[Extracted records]
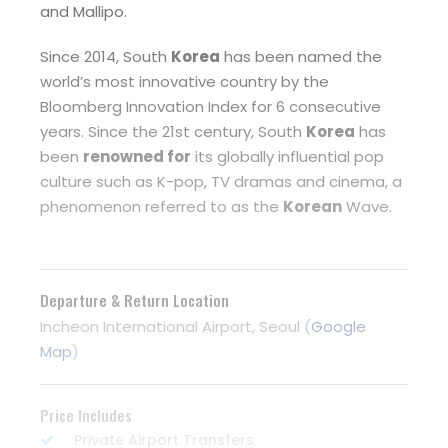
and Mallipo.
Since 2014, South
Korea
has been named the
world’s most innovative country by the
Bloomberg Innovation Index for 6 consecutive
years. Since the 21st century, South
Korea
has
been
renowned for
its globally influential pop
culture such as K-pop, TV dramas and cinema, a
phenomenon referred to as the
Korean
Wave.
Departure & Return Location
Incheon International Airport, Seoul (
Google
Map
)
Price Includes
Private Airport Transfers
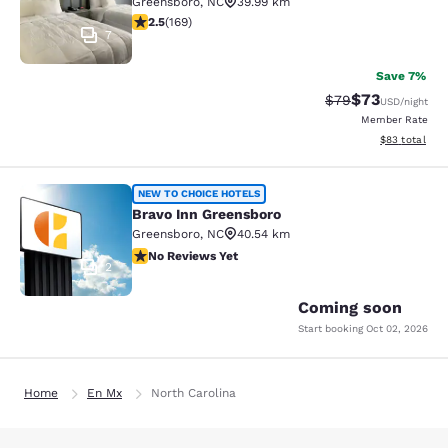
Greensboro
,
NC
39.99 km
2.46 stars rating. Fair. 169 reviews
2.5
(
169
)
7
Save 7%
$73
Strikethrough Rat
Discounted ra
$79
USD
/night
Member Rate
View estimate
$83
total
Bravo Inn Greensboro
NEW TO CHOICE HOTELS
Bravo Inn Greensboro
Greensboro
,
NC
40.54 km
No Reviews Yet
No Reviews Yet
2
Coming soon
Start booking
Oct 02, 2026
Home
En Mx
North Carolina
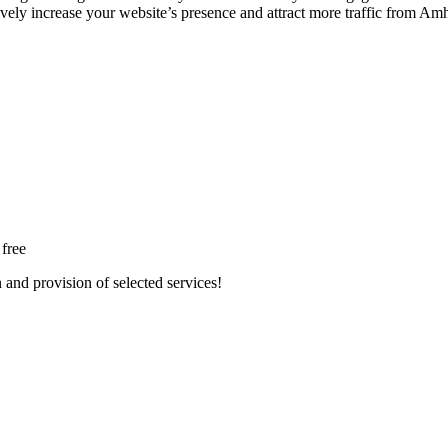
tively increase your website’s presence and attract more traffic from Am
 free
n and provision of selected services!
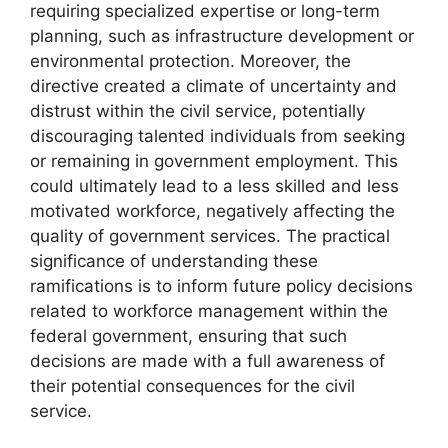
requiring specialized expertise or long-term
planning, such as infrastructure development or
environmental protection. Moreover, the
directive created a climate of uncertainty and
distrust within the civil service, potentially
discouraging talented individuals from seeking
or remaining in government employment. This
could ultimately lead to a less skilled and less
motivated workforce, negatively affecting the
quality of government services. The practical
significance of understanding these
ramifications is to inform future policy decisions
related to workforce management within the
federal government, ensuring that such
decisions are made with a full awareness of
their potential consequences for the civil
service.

Task prompt: The lines above, starting at the one with "distrust within the" and ending at the one with "significance of understanding these", are the only ones to return, exactly as written.

Problem solution:
distrust within the civil service, potentially
discouraging talented individuals from seeking
or remaining in government employment. This
could ultimately lead to a less skilled and less
motivated workforce, negatively affecting the
quality of government services. The practical
significance of understanding these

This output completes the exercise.